How to Calculate Your Mortgage Affordability

Mortgage affordability is the borrowing limit that a financial institution considers viable based on your income, expenses, savings, and any existing financial commitments. This calculation determines the maximum loan amount you can request and, consequently, the price range of the property you can buy.

Factors That Influence Your Mortgage Affordability

Several factors determine your borrowing capacity:

1. Net Monthly Income:
Lenders will assess the stable, recurring income of all mortgage applicants.
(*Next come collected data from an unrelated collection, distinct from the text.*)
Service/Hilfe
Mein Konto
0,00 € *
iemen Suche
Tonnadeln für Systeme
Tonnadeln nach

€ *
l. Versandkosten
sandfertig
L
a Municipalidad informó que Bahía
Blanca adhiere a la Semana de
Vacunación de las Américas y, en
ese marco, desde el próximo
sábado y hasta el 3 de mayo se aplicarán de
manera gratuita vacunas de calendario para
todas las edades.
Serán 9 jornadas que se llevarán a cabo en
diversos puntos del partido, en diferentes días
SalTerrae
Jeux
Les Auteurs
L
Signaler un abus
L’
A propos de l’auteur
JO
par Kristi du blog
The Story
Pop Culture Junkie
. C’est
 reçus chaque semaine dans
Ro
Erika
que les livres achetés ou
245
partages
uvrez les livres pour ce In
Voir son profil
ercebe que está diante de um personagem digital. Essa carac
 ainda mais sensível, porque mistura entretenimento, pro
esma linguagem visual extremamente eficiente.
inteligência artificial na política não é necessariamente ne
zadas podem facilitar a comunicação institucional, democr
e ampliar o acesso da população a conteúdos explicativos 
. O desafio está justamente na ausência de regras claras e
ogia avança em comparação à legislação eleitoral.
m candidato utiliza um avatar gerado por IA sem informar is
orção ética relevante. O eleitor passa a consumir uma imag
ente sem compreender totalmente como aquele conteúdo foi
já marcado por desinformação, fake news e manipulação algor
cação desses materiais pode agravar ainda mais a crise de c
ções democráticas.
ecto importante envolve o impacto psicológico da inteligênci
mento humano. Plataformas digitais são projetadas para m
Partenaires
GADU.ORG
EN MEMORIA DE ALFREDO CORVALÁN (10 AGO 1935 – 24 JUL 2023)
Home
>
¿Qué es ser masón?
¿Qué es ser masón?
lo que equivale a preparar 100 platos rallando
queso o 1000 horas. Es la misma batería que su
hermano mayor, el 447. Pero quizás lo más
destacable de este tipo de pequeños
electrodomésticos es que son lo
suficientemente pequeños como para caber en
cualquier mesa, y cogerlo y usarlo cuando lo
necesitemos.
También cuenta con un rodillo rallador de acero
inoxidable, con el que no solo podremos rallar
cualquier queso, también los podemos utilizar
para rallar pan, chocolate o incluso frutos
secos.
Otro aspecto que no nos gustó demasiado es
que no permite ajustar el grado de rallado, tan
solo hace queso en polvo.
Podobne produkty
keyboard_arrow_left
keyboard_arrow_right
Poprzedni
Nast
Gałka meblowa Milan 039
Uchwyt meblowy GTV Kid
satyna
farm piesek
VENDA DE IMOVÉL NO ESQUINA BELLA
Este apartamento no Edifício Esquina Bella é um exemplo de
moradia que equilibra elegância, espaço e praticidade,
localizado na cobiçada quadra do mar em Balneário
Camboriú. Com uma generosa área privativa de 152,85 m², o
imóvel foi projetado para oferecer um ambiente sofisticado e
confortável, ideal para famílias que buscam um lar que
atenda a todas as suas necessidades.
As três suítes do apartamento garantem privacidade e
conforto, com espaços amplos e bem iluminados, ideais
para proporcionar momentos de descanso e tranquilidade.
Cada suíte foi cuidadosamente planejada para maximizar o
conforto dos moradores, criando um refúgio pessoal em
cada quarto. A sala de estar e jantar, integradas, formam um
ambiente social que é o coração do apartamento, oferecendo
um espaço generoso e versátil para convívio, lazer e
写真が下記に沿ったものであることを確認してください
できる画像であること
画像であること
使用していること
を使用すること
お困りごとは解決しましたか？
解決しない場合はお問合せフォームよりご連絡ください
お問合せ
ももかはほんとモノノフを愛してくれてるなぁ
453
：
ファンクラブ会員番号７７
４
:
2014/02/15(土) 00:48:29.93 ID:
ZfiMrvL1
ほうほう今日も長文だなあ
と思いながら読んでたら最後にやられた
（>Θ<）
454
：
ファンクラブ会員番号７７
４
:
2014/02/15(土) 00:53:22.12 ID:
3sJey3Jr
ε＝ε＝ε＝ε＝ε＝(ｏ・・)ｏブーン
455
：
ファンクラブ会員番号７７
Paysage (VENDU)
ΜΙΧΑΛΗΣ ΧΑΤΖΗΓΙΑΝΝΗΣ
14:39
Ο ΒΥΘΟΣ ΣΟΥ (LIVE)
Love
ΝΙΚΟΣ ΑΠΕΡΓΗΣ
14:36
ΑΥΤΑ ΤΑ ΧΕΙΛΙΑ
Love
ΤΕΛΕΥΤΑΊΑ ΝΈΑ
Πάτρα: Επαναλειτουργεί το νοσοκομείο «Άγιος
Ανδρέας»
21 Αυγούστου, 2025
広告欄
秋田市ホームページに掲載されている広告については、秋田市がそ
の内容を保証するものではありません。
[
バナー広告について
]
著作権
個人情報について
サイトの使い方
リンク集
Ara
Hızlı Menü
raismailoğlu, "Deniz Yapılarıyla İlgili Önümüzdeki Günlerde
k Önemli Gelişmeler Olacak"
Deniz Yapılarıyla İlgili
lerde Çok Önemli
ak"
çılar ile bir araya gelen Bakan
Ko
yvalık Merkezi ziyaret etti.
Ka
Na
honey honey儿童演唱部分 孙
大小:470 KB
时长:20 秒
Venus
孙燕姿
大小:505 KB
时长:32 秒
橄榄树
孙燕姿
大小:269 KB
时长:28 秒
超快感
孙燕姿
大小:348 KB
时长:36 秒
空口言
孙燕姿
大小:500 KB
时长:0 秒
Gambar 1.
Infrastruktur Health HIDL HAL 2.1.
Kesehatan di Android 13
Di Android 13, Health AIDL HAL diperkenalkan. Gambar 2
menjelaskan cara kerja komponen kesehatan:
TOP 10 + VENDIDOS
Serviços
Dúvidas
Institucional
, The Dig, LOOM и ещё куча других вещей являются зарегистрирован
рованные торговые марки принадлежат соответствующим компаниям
2. Fixed Expenses and Existing Debts:
They will analyze any repayments on other loans, credit cards, or financial obligations that reduce your ability to pay.

3. Available Savings:
Banks typically require you to contribute between 20% and 30% of the property value, plus associated costs (taxes, notary, registration fees, etc.).

4. Repayment Term:
Longer repayment periods reduce your monthly payment but increase the total cost of the loan due to interest.

5. Interest Rate:
The applicable rate directly affects the monthly payment and therefore your borrowing capacity.

Recommended Debt-to-Income Ratio

As a general rule, lenders recommend that your monthly mortgage payment should not exceed 30%-35% of your net monthly income. This percentage allows you to cover unforeseen expenses without compromising your financial situation.

For example, if your household net income is €2,500 per month, your maximum mortgage payment should be around €750-875.

How to Calculate Your Mortgage Affordability Step by Step

Here is a simple method to estimate your own limit:

1. Add up your net monthly income.
Example: €2,500.

2. Multiply by the recommended debt-to-income ratio.
€2,500 x 0.35 = €875 maximum monthly payment.

3. Estimate the repayment term.
Example: 25 years (300 payments).

4. Estimate an approximate interest rate.
Example: 3% per year.

5. Use a mortgage calculator (available on most bank websites and property portals) to work out the loan amount corresponding to this monthly payment.

In this example, a €875 payment over 25 years at a 3% rate would correspond approximately to a loan of €180,000.

6. Calculate how much you will need to contribute from your savings.
If the bank finances 80% of the property price, you will need to cover the remaining 20% plus additional costs (around 10% extra).

Practical Tips Before Applying for a Mortgage

  • Always run simulations with different repayment terms and interest rates.
  • Take into account your regular expenses and avoid overestimating your ability to pay.
  • Compare offers from different lenders.
  • Keep a financial cushion for unforeseen events.

Conclusion

Calculating your mortgage affordability is an essential step before starting any home purchase process. It will help you define a realistic budget, negotiate confidently, and avoid future financial problems.

If you need more information or personalized advice, do not hesitate to consult a mortgage professional.